> About this exercise
A single number is the answer: how many lines of the entries contain the word "depth"?

Information shown Block Start

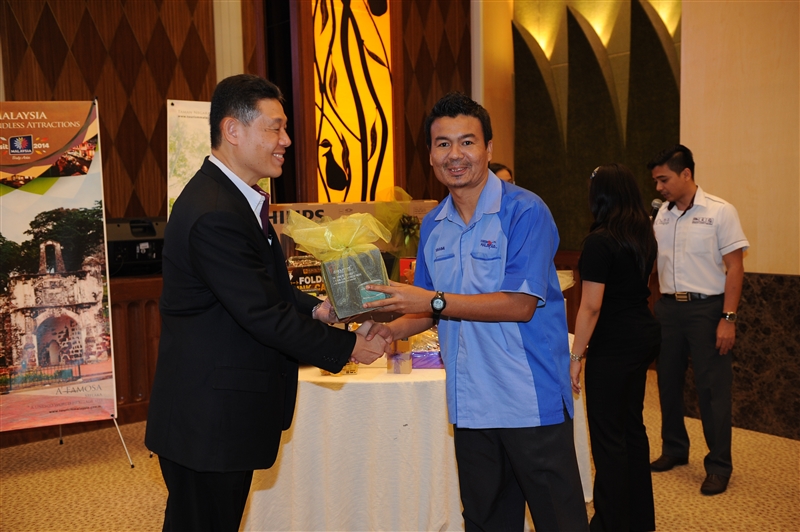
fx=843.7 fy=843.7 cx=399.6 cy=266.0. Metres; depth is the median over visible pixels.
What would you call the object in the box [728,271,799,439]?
marble panel
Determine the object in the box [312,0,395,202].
decorative panel
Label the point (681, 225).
man
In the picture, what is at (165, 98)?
back wall
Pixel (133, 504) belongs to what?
floor
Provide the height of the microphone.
0.227 m
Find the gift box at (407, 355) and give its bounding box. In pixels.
[386,337,412,373]
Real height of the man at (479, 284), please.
1.610 m
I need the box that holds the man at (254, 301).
[148,74,390,531]
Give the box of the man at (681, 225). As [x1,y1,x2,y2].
[645,142,748,496]
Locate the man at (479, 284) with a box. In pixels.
[356,92,588,531]
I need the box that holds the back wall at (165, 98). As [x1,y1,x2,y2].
[0,0,486,425]
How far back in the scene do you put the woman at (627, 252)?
3.34 m
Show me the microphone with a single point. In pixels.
(653, 205)
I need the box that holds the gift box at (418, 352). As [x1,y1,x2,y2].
[408,329,442,368]
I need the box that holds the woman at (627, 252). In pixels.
[568,159,661,531]
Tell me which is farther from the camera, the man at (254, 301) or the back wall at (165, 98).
the back wall at (165, 98)
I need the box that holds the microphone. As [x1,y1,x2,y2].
[649,198,663,219]
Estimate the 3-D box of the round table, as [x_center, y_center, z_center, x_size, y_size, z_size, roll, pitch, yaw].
[0.059,0.742,4.092,1.672,0.713,1.598,-5,6,-39]
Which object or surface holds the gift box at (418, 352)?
on the round table
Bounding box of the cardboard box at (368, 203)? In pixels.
[266,200,441,255]
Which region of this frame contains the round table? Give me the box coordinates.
[242,333,589,531]
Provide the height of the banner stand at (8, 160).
1.868 m
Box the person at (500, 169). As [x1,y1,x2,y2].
[489,162,513,182]
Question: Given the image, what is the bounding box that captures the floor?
[0,367,799,531]
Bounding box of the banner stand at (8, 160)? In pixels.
[0,99,116,433]
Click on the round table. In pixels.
(331, 377)
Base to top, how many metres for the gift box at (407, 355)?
0.163 m
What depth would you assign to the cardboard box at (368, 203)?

Information shown Block End

> Answer to the problem
2